Allison Yamamoto is a New York based running coach and dietician. We got in touch in order to have a conversation about RED-S: relative energy deficiency in sport. 


Allison is a former cheerleader whose main sport now is long-distance running. While there might be certain stereotypes about cheerleading it does require year-round commitment to intense training. Moreover, there is often an intense focus on the physical appearance of the cheerleaders themselves and not just on the skills they are able to execute. An emphasis is place on a particular body shape or type: being lean and slim are the ideals. The year-round nature of cheerleading and its strict ideals about body type means that it shares similarities with middle and long-distance athletic running. Here too are runners - male and female - expected to be as lean as possible. Lighter is largely equated with being faster. 


Some high profile running ‘content makers’ such as Matt Fox of Sweat Elite, are very open about their goals to ‘trim down’ in order to reach higher levels of performance. While he is aware of the difficulties that some people may have regarding mental health and body image, he is also very detailed in talking about his goal to lose a certain amount of kilograms. Fox, importantly, is clear about not advocating under-fuelling or under-eating as a viable strategy.  On the other hand, Jake Smith, a high performing athlete (give times) has over the last year or so been active in promoting his story which has involved recovering from RED-S and gaining weight and performing better. Fox reached his sub-2:20 marathon goal through finding a lighter weight while Smith found his new levels of performance through gaining weight.


I believe being an athlete involves finding one’s ‘optimal race weight’. While doing more exercise often leads to losing weight - which can mean improvements in certain health measurements - it may become dangerous if the fixation on figures is too strong and detracts from the pleasures in running. I regard ‘optimal’ as what supports one’s mental and general health and athletic performance, rather than appearing a certain way. Running related social media accounts perpetuate a singular image of the ideal runner: sunken cheeks, next-to-no stomach fat, taut calves, slim physique. A quick survey of the body shapes that participate in a city-based marathon event, for example, indicates that the ideal shape is rarely found at a running event. We've all got our bodies - and diversity, rather than uniformity is the rule.


Allison points to three main factors that lead to runners developing RED-S: belief that a skinnier body shape suits what an athlete looks like; that pushing-through fatigue is a normal part of the sport and that being lighter enhances one’s actual athletic performances. Her role as coach and nutritionist is to help her clients work through these perceptions and to find their ideal diet which supports their working and sporting lives. In her practice, Allison also extends the idea of who is an ‘athlete’: it is someone who is engaged in a direct physical exercise who seeks to extend the capabilities of their body. It is not someone who has reached a certain level of performance. This is important as the perception as to whether one is an athlete or not may impact one’s fuelling strategies. 


RED-S is not necessarily easy to identify - although some warning signs are more pronounced than others. During Allison’s own struggle with RED-S, her loss of her period, was only regarded of importance if she had been trying to get pregnant at the time. What she came to learn was that losing-one’s period is at the more problematic end of the RED-S spectrum.
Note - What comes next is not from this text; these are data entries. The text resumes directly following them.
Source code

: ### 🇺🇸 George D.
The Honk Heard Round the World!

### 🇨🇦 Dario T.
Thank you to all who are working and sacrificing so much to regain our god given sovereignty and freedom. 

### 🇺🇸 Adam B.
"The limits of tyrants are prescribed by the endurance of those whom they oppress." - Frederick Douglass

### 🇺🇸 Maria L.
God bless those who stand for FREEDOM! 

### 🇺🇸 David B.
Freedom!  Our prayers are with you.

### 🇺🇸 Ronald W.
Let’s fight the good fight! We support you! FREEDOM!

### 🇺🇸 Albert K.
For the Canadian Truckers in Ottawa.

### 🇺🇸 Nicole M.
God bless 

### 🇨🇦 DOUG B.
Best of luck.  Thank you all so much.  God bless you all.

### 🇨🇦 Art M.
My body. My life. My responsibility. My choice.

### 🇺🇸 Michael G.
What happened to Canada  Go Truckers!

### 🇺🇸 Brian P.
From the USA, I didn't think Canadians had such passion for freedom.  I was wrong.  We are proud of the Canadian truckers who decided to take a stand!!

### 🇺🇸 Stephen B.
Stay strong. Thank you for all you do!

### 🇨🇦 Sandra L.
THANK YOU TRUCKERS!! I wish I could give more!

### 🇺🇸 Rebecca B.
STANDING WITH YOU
Her body was cutting out some of its ‘optional’ processes as a means to respond to a lack of caloric intake. Other warning signs are applicable to men too: fatigue, irritability, diminished sex drive, brain fog. 
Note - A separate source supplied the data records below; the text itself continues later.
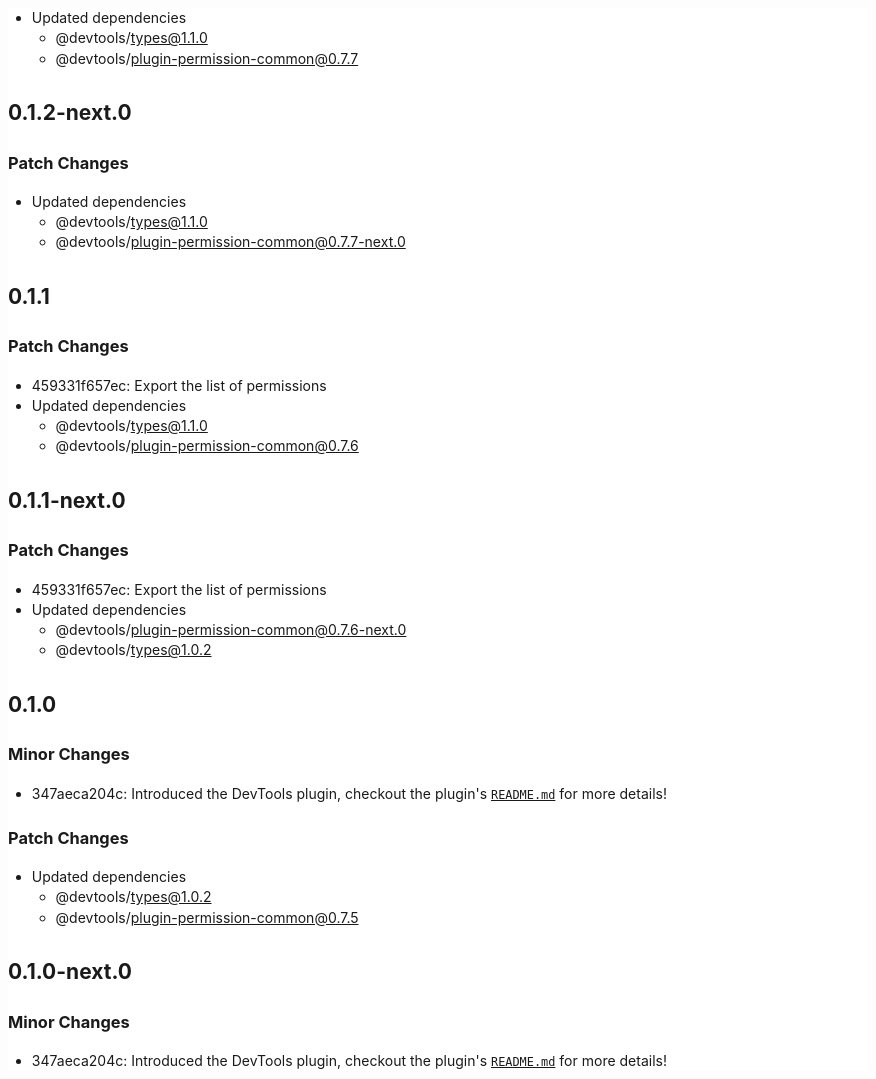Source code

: - Updated dependencies
  - @devtools/types@1.1.0
  - @devtools/plugin-permission-common@0.7.7

## 0.1.2-next.0

### Patch Changes

- Updated dependencies
  - @devtools/types@1.1.0
  - @devtools/plugin-permission-common@0.7.7-next.0

## 0.1.1

### Patch Changes

- 459331f657ec: Export the list of permissions
- Updated dependencies
  - @devtools/types@1.1.0
  - @devtools/plugin-permission-common@0.7.6

## 0.1.1-next.0

### Patch Changes

- 459331f657ec: Export the list of permissions
- Updated dependencies
  - @devtools/plugin-permission-common@0.7.6-next.0
  - @devtools/types@1.0.2

## 0.1.0

### Minor Changes

- 347aeca204c: Introduced the DevTools plugin, checkout the plugin's [`README.md`](https://github.com/khulnasoft/devtools/tree/master/plugins/devtools) for more details!

### Patch Changes

- Updated dependencies
  - @devtools/types@1.0.2
  - @devtools/plugin-permission-common@0.7.5

## 0.1.0-next.0

### Minor Changes

- 347aeca204c: Introduced the DevTools plugin, checkout the plugin's [`README.md`](https://github.com/khulnasoft/devtools/tree/master/plugins/devtools) for more details!
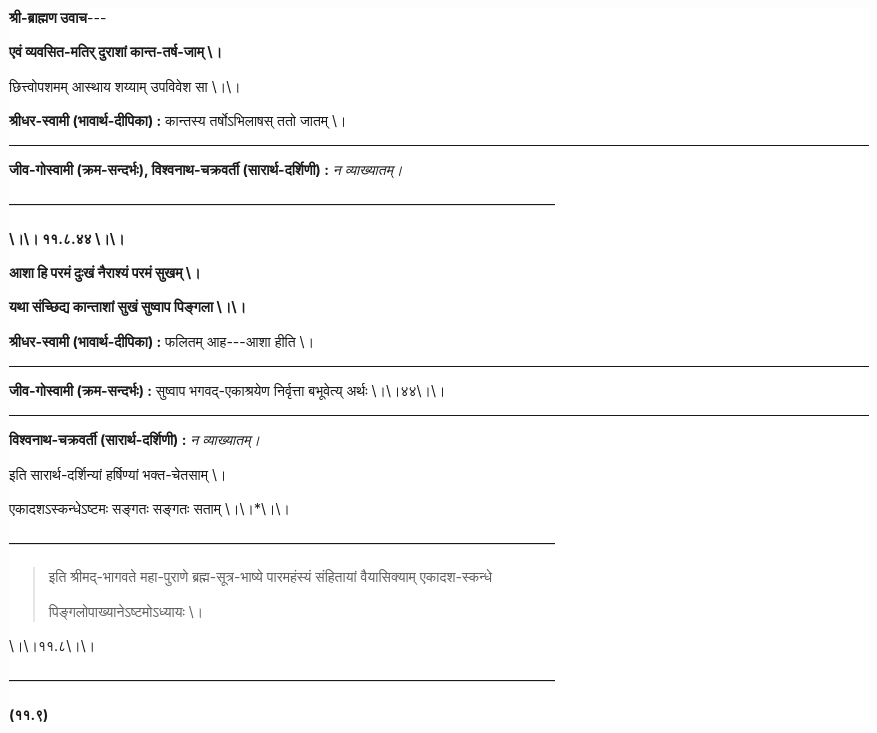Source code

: **श्री-ब्राह्मण उवाच**---

**एवं व्यवसित-मतिर् दुराशां कान्त-तर्ष-जाम् \।**

छित्त्वोपशमम् आस्थाय शय्याम् उपविवेश सा \।\।

**श्रीधर-स्वामी (भावार्थ-दीपिका) :** कान्तस्य तर्षोऽभिलाषस् ततो
जातम् \।

---------------------------------------------------------------------------------------------------------------------

**जीव-गोस्वामी (क्रम-सन्दर्भः), विश्वनाथ-चक्रवर्ती
(सारार्थ-दर्शिणी) :** *न व्याख्यातम्।*

———————————————————————————————————————

**\।\। ११.८.४४ \।\।**

**आशा हि परमं दुःखं नैराश्यं परमं सुखम् \।**

**यथा संच्छिद्य कान्ताशां सुखं सुष्वाप पिङ्गला \।\।**

**श्रीधर-स्वामी (भावार्थ-दीपिका) :** फलितम् आह---आशा हीति \।

---------------------------------------------------------------------------------------------------------------------

**जीव-गोस्वामी (क्रम-सन्दर्भः) :** सुष्वाप भगवद्-एकाश्रयेण
निर्वृत्ता बभूवेत्य् अर्थः \।\।४४\।\।

---------------------------------------------------------------------------------------------------------------------

**विश्वनाथ-चक्रवर्ती (सारार्थ-दर्शिणी) :** *न व्याख्यातम्।*

इति सारार्थ-दर्शिन्यां हर्षिण्यां भक्त-चेतसाम् \।

एकादशऽस्कन्धेऽष्टमः सङ्गतः सङ्गतः सताम् \।\।\*\।\।

———————————————————————————————————————

> इति श्रीमद्-भागवते महा-पुराणे ब्रह्म-सूत्र-भाष्ये पारमहंस्यं
> संहितायां वैयासिक्याम् एकादश-स्कन्धे
>
> पिङ्गलोपाख्यानेऽष्टमोऽध्यायः \।

\।\।११.८\।\।

———————————————————————————————————————

**(११.९)**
Many of us probably begin a sport as a way to enhance our bodies and gain more embodied pleasures in our daily lives. As Allison Yamamoto points out in my interview with her, an over-emphasis on ‘discipline’, ‘hard training’ and an unchanging, fixed routine, however, may suck the pleasure out of one’s sporting practice. This attitude, coupled with under-fuelling and restrictive eating can lead to RED-S which compromises all aspects of our lives: sporting, working and personal.